## What the task asks
Copy all the rows below, substituting "site" for every "locality" and leaving everything else unchanged.

## Data extract
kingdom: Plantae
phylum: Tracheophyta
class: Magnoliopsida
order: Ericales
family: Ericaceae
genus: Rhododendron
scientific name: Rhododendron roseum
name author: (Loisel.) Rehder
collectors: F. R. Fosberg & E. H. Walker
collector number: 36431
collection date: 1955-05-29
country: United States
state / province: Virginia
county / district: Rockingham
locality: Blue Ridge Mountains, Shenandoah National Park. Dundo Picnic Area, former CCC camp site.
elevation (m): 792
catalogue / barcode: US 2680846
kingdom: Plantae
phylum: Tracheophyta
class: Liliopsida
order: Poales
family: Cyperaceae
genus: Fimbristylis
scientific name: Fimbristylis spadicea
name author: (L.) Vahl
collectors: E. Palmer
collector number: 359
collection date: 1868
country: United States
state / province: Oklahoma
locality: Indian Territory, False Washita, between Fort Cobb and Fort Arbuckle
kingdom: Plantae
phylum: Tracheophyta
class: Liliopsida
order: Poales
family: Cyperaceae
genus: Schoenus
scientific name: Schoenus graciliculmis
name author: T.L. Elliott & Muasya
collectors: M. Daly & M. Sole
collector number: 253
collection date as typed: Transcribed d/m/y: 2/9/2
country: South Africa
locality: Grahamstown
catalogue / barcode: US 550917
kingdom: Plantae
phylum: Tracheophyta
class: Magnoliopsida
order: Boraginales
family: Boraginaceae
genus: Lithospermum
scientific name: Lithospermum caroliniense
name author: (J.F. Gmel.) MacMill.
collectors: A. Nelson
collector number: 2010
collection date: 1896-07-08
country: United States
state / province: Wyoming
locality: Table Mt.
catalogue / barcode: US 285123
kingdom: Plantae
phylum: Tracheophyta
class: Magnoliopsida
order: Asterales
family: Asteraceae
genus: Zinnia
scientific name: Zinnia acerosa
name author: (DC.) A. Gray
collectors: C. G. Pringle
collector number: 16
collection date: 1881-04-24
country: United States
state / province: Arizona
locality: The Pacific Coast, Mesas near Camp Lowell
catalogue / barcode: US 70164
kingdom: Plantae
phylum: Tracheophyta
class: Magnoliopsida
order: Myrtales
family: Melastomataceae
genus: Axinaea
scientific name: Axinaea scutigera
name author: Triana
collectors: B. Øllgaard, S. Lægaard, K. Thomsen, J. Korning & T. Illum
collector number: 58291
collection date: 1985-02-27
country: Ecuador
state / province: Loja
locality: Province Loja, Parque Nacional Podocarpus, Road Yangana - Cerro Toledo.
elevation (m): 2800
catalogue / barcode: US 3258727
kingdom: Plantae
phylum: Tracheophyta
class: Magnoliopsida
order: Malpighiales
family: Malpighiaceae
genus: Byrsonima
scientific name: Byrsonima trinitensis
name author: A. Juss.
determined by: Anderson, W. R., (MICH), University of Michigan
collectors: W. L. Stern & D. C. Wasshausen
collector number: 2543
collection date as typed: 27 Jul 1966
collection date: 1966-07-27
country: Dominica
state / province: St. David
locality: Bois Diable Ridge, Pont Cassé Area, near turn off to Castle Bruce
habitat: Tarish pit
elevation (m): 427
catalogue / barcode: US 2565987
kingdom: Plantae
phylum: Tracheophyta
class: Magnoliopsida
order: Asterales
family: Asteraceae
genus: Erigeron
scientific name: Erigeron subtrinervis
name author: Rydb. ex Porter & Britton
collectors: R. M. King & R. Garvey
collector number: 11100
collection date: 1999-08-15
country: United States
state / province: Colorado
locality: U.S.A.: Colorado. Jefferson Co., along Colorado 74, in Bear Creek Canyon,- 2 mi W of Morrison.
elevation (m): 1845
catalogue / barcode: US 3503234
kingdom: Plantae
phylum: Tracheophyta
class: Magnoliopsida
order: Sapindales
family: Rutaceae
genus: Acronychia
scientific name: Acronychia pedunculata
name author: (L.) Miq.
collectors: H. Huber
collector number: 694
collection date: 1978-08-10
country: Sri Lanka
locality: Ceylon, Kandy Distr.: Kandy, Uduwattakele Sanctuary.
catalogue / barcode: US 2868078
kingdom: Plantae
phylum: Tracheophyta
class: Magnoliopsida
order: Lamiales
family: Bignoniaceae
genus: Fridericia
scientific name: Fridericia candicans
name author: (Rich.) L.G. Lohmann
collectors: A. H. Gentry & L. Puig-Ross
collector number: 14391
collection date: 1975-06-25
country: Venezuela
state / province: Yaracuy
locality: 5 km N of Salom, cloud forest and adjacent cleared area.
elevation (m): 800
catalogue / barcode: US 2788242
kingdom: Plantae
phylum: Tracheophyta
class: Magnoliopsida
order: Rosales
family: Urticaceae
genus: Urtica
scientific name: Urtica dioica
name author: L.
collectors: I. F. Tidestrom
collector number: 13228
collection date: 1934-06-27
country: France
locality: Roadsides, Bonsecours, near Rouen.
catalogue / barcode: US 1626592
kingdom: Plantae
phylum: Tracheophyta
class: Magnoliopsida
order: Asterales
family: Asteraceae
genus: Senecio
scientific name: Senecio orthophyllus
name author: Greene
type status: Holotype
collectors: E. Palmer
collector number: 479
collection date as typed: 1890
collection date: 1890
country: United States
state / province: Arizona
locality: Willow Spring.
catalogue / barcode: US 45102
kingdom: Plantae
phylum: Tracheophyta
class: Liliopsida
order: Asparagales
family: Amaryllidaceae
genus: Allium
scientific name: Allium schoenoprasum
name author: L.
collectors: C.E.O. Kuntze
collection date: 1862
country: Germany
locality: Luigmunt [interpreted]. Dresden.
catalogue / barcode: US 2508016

## Output
kingdom: Plantae
phylum: Tracheophyta
class: Magnoliopsida
order: Ericales
family: Ericaceae
genus: Rhododendron
scientific name: Rhododendron roseum
name author: (Loisel.) Rehder
collectors: F. R. Fosberg & E. H. Walker
collector number: 36431
collection date: 1955-05-29
country: United States
state / province: Virginia
county / district: Rockingham
site: Blue Ridge Mountains, Shenandoah National Park. Dundo Picnic Area, former CCC camp site.
elevation (m): 792
catalogue / barcode: US 2680846
kingdom: Plantae
phylum: Tracheophyta
class: Liliopsida
order: Poales
family: Cyperaceae
genus: Fimbristylis
scientific name: Fimbristylis spadicea
name author: (L.) Vahl
collectors: E. Palmer
collector number: 359
collection date: 1868
country: United States
state / province: Oklahoma
site: Indian Territory, False Washita, between Fort Cobb and Fort Arbuckle
kingdom: Plantae
phylum: Tracheophyta
class: Liliopsida
order: Poales
family: Cyperaceae
genus: Schoenus
scientific name: Schoenus graciliculmis
name author: T.L. Elliott & Muasya
collectors: M. Daly & M. Sole
collector number: 253
collection date as typed: Transcribed d/m/y: 2/9/2
country: South Africa
site: Grahamstown
catalogue / barcode: US 550917
kingdom: Plantae
phylum: Tracheophyta
class: Magnoliopsida
order: Boraginales
family: Boraginaceae
genus: Lithospermum
scientific name: Lithospermum caroliniense
name author: (J.F. Gmel.) MacMill.
collectors: A. Nelson
collector number: 2010
collection date: 1896-07-08
country: United States
state / province: Wyoming
site: Table Mt.
catalogue / barcode: US 285123
kingdom: Plantae
phylum: Tracheophyta
class: Magnoliopsida
order: Asterales
family: Asteraceae
genus: Zinnia
scientific name: Zinnia acerosa
name author: (DC.) A. Gray
collectors: C. G. Pringle
collector number: 16
collection date: 1881-04-24
country: United States
state / province: Arizona
site: The Pacific Coast, Mesas near Camp Lowell
catalogue / barcode: US 70164
kingdom: Plantae
phylum: Tracheophyta
class: Magnoliopsida
order: Myrtales
family: Melastomataceae
genus: Axinaea
scientific name: Axinaea scutigera
name author: Triana
collectors: B. Øllgaard, S. Lægaard, K. Thomsen, J. Korning & T. Illum
collector number: 58291
collection date: 1985-02-27
country: Ecuador
state / province: Loja
site: Province Loja, Parque Nacional Podocarpus, Road Yangana - Cerro Toledo.
elevation (m): 2800
catalogue / barcode: US 3258727
kingdom: Plantae
phylum: Tracheophyta
class: Magnoliopsida
order: Malpighiales
family: Malpighiaceae
genus: Byrsonima
scientific name: Byrsonima trinitensis
name author: A. Juss.
determined by: Anderson, W. R., (MICH), University of Michigan
collectors: W. L. Stern & D. C. Wasshausen
collector number: 2543
collection date as typed: 27 Jul 1966
collection date: 1966-07-27
country: Dominica
state / province: St. David
site: Bois Diable Ridge, Pont Cassé Area, near turn off to Castle Bruce
habitat: Tarish pit
elevation (m): 427
catalogue / barcode: US 2565987
kingdom: Plantae
phylum: Tracheophyta
class: Magnoliopsida
order: Asterales
family: Asteraceae
genus: Erigeron
scientific name: Erigeron subtrinervis
name author: Rydb. ex Porter & Britton
collectors: R. M. King & R. Garvey
collector number: 11100
collection date: 1999-08-15
country: United States
state / province: Colorado
site: U.S.A.: Colorado. Jefferson Co., along Colorado 74, in Bear Creek Canyon,- 2 mi W of Morrison.
elevation (m): 1845
catalogue / barcode: US 3503234
kingdom: Plantae
phylum: Tracheophyta
class: Magnoliopsida
order: Sapindales
family: Rutaceae
genus: Acronychia
scientific name: Acronychia pedunculata
name author: (L.) Miq.
collectors: H. Huber
collector number: 694
collection date: 1978-08-10
country: Sri Lanka
site: Ceylon, Kandy Distr.: Kandy, Uduwattakele Sanctuary.
catalogue / barcode: US 2868078
kingdom: Plantae
phylum: Tracheophyta
class: Magnoliopsida
order: Lamiales
family: Bignoniaceae
genus: Fridericia
scientific name: Fridericia candicans
name author: (Rich.) L.G. Lohmann
collectors: A. H. Gentry & L. Puig-Ross
collector number: 14391
collection date: 1975-06-25
country: Venezuela
state / province: Yaracuy
site: 5 km N of Salom, cloud forest and adjacent cleared area.
elevation (m): 800
catalogue / barcode: US 2788242
kingdom: Plantae
phylum: Tracheophyta
class: Magnoliopsida
order: Rosales
family: Urticaceae
genus: Urtica
scientific name: Urtica dioica
name author: L.
collectors: I. F. Tidestrom
collector number: 13228
collection date: 1934-06-27
country: France
site: Roadsides, Bonsecours, near Rouen.
catalogue / barcode: US 1626592
kingdom: Plantae
phylum: Tracheophyta
class: Magnoliopsida
order: Asterales
family: Asteraceae
genus: Senecio
scientific name: Senecio orthophyllus
name author: Greene
type status: Holotype
collectors: E. Palmer
collector number: 479
collection date as typed: 1890
collection date: 1890
country: United States
state / province: Arizona
site: Willow Spring.
catalogue / barcode: US 45102
kingdom: Plantae
phylum: Tracheophyta
class: Liliopsida
order: Asparagales
family: Amaryllidaceae
genus: Allium
scientific name: Allium schoenoprasum
name author: L.
collectors: C.E.O. Kuntze
collection date: 1862
country: Germany
site: Luigmunt [interpreted]. Dresden.
catalogue / barcode: US 2508016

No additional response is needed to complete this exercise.